▶ _Amaç_
Aşağıdaki, DEVA Partisi programını ve Babacan'ın konuşmasını aktaran metni son cümlesinden sonra devam ettirin.

DEVA Partisi programında, Kürt sorununun esasında Kürtlerin demokratik hak, özgürlük ve eşit vatandaşlık taleplerinin karşılanmasıyla ilgili olduğu ifade edilerek “Kürt sorunu, hukuk tahkim edilerek çözülecek” denildi.

“İnsan haklarının ihlal edilmesi, özgürlüğümüzün kısıtlanması ızdırap yaratıyor. Ayrıştırcı, ötekileştirici siyaset dili toplumumuzu sürekli geriyor” diyen Babacan, “Korku siyaseti hepimizi yordu. Bu ülkenin insanı son birkaç yıldır çok üzüldü. Artık geldik buradayız. Bu üzüntülerin daha da büyümesine izin vermeyeceğiz, zaman Türkiye için sorumluluk alma zamanı” ifadelerini kullandı.

Babacan konuşmasına şöyle devam etti:

“Tüzük ve programımızı çok geniş katılımla, istişare ve ortak akılla hazırladık. Bu kadar geniş bir katılımla bir siyasi parti programı hazırlanması bir ilk… Keşke ülkede şartlar biraz daha normal olsaydı da, tüm ülkemizin genelinde bizleri aydınlatan, katkı veren arkadaşlarımızın hepsi burada olsaydı. Ama biz onları anlıyoruz.”

“Ayrımcılık ve ötekileştirmenin yaşanmayacağı bir gelecek için yola çıktık” diyen Babacan, “Etnik, dini, mezhebi ve kültürel çeşitliliği yansıtacak bir vatandaşlık için çaba harcayacağız. Basın özgürlüğü önündeki tüm engelleri kaldıracağız. Demokratik bir anayasayı hayata geçirmek öncelikli hedeflerimizden biri olacaktır. TBMM'yi (Türk Parlamentosu) milli iradenin en yüksek şekilde temsil edildiği, siyasal sistemin merkezinde yer alan ve yürütmeyi etkin şekilde denetleyen bir organ haline getireceğiz” diye devam etti.

▶ _Verilen bilgiler_
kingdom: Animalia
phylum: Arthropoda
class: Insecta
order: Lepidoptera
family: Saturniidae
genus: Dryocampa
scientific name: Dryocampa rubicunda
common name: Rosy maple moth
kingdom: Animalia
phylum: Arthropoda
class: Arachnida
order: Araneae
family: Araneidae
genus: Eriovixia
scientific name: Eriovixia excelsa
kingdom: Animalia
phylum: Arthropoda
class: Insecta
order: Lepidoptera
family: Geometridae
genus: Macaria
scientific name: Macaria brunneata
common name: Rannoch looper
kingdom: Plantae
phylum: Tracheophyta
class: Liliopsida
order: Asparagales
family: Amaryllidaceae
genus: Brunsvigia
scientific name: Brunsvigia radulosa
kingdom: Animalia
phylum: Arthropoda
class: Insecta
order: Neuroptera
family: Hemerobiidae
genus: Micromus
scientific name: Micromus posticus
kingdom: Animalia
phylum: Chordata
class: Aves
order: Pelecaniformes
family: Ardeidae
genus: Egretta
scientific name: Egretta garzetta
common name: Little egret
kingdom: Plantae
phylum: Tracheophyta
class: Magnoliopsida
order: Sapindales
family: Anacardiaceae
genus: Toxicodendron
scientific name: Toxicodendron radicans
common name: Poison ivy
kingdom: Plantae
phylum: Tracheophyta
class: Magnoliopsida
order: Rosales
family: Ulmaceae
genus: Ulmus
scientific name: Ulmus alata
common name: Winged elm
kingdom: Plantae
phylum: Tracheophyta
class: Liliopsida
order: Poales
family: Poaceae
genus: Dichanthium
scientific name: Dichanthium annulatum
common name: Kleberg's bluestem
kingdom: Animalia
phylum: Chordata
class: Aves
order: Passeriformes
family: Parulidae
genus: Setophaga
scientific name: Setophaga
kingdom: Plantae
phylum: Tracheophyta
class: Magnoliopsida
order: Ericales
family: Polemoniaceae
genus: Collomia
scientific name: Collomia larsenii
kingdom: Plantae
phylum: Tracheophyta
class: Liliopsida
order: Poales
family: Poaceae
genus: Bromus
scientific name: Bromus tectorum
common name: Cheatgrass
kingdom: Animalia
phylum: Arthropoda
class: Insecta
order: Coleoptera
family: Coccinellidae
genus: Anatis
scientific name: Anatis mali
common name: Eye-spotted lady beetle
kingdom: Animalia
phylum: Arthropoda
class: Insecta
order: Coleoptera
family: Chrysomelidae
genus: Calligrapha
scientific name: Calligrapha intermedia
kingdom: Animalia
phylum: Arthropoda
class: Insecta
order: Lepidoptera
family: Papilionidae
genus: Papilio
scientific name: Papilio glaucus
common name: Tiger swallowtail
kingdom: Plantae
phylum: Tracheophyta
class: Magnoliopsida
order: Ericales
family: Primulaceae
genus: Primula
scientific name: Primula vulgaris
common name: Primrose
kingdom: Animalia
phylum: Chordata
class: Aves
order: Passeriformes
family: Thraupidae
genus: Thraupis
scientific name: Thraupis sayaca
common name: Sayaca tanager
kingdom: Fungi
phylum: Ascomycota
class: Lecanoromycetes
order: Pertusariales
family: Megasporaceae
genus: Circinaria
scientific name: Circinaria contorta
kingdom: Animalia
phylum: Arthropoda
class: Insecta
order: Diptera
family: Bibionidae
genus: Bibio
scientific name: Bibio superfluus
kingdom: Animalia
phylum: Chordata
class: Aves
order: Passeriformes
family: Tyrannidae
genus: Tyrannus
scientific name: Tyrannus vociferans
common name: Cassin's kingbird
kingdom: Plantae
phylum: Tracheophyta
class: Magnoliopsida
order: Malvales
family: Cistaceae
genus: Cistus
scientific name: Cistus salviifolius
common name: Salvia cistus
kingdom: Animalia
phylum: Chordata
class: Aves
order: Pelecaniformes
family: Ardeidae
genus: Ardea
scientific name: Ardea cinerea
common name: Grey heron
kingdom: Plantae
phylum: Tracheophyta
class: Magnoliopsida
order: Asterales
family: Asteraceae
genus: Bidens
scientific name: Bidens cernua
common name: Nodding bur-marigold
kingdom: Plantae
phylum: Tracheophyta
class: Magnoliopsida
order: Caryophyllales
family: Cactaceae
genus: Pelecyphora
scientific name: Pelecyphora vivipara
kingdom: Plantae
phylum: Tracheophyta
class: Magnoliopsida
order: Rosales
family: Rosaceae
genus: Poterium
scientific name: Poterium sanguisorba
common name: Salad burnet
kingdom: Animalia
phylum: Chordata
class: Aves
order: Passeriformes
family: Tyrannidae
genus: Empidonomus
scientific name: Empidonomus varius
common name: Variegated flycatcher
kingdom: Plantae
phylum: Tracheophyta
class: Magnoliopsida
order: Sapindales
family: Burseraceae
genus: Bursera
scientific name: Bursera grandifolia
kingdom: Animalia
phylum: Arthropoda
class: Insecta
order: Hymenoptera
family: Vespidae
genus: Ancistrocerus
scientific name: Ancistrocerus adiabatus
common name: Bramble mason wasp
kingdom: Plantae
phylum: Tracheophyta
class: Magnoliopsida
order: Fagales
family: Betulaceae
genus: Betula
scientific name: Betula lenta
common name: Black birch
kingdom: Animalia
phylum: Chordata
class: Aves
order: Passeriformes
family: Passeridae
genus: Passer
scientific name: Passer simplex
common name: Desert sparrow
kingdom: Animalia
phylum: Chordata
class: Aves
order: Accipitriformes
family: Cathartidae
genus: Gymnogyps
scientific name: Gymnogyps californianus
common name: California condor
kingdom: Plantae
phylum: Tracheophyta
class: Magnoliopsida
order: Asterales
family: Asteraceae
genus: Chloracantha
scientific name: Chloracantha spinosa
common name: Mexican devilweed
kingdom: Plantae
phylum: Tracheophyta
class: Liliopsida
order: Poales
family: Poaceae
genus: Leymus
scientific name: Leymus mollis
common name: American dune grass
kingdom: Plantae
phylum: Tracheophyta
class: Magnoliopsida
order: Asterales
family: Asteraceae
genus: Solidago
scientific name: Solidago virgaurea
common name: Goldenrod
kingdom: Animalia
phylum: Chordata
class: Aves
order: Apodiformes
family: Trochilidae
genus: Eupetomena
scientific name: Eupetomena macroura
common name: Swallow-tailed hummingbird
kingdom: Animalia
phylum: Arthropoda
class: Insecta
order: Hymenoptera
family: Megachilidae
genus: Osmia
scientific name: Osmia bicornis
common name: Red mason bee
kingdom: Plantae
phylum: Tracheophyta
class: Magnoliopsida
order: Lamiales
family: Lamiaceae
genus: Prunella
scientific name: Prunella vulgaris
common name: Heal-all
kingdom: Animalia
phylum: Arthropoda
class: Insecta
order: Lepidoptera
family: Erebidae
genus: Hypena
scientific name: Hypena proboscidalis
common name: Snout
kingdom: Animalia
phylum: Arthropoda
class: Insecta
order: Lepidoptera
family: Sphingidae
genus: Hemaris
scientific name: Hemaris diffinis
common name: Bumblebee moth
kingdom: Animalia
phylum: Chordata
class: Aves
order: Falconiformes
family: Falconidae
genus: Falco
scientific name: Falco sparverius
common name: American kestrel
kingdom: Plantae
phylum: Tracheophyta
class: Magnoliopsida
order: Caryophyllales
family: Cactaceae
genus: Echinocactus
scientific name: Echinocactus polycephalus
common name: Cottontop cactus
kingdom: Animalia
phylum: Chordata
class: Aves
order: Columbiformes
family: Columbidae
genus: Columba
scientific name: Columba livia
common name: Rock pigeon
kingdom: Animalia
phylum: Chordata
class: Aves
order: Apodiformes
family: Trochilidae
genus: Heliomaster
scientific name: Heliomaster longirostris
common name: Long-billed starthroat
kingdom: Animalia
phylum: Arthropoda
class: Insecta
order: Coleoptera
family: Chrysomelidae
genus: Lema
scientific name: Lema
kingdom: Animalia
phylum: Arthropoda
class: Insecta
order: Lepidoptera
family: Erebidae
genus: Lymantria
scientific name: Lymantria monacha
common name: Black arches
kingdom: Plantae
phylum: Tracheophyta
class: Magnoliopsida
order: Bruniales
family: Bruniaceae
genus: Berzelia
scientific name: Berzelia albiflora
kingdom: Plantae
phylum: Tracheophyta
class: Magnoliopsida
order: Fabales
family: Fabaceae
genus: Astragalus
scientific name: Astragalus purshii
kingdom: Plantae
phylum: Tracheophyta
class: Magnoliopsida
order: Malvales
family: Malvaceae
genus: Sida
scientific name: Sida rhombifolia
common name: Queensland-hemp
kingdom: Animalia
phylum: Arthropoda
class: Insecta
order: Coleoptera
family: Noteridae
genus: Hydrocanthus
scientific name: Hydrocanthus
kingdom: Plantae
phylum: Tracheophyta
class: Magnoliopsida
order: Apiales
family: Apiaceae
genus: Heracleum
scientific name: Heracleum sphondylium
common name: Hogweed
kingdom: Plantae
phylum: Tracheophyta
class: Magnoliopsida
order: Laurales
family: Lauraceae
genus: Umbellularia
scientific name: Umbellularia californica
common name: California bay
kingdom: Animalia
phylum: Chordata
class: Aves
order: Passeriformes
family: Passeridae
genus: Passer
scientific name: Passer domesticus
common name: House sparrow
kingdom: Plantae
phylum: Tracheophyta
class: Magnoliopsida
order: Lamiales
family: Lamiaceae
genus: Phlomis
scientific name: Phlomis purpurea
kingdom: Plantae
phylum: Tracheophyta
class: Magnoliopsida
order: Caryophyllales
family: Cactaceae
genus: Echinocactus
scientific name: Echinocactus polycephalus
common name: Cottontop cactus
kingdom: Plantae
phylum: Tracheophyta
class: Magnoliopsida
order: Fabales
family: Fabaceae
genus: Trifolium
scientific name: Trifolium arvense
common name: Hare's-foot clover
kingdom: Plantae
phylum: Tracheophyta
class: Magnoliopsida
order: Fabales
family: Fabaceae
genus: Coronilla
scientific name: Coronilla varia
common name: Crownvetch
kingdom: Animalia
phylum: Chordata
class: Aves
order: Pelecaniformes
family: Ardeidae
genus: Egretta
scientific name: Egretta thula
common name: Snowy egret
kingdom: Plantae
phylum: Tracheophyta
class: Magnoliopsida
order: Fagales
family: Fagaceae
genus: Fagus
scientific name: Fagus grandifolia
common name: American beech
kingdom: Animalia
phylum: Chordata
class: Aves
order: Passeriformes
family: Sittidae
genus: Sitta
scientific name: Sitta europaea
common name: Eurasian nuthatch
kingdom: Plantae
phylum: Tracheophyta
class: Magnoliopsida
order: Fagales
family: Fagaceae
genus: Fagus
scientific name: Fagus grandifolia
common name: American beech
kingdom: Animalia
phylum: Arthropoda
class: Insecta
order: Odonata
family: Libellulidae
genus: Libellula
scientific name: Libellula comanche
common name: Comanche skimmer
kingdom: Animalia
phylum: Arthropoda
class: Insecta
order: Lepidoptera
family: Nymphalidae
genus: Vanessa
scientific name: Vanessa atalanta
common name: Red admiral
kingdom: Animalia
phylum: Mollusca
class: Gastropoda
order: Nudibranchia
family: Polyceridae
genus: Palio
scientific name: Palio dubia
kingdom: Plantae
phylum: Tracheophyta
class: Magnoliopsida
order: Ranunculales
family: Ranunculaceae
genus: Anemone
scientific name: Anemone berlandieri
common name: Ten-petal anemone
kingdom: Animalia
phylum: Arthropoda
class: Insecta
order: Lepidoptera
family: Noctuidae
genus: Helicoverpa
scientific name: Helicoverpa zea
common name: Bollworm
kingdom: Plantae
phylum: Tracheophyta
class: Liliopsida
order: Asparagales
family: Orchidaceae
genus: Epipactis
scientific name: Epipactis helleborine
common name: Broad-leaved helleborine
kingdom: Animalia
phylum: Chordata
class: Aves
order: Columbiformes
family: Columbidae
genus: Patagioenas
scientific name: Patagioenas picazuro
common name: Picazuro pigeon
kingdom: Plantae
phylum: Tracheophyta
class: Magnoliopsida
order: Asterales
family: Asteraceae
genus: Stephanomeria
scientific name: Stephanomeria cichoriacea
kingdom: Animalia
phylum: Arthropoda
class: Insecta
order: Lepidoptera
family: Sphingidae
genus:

▶ _Görev yanıtı_
“Anadil temel bir hak”

Parti programında anadilde hak talebi ve Kürt meselesine yönelik çözüm yer alırken, programda kuvvetler ayrılığı, parlamenter sistem vurgusu da dikkat çeken diğer konular olarak göze çarpıyor.

Anadilin temel bir hak olduğu belirtilen parti programında şunlar yer alıyor:

“Anadile ilişkin talepleri, vatandaşlarımızın kültürel farklılıklarının tanınması, temel bir insan hakkı ve pedagojik bir gereklilik olarak ele alıyoruz. Bu itibarla, anadil hakkı kapsamında bütün vatandaşlarımızın anadillerini kullanmaları ve geliştirmeleri için gerekli düzenlemeleri yapmayı hedefliyoruz.”

“Kürt sorununun temel faktörü demokrasi ve hukuk eksikliğidir”

kurtler

 

“Kürt sorununu hukuku tahkim ederek çözüleceği” belirtilen programda şu ifadeler yer aldı:

“Türkiye’nin insan haklarına dayalı demokratik bir hukuk devleti olma konusundaki eksiklikleri, Kürt sorununun da kaynağında yatan temel faktördür. Uzun bir tarihi arka plana sahip olan bu sorun, iktisadi, siyasi ve insani açılardan pek çok olumsuz sonuç doğurmaktadır. Hayati önemi haiz bu konunun birçok boyutu bulunmakla beraber esasında bu sorun, Kürt vatandaşlarımızın demokratik hak, özgürlük ve eşit vatandaşlık taleplerinin karşılanmasıyla ilgilidir. Demokrasi ve Atılım Partisi olarak Kürt sorununu, vatandaşlarımıza güven temelinde siyasi kanalları açık tutarak, taleplerin rahatlıkla tartışılacağı demokratik zemini inşa ederek, özgürlük alanlarını genişleterek ve hukuku tahkim ederek çözeceğiz.”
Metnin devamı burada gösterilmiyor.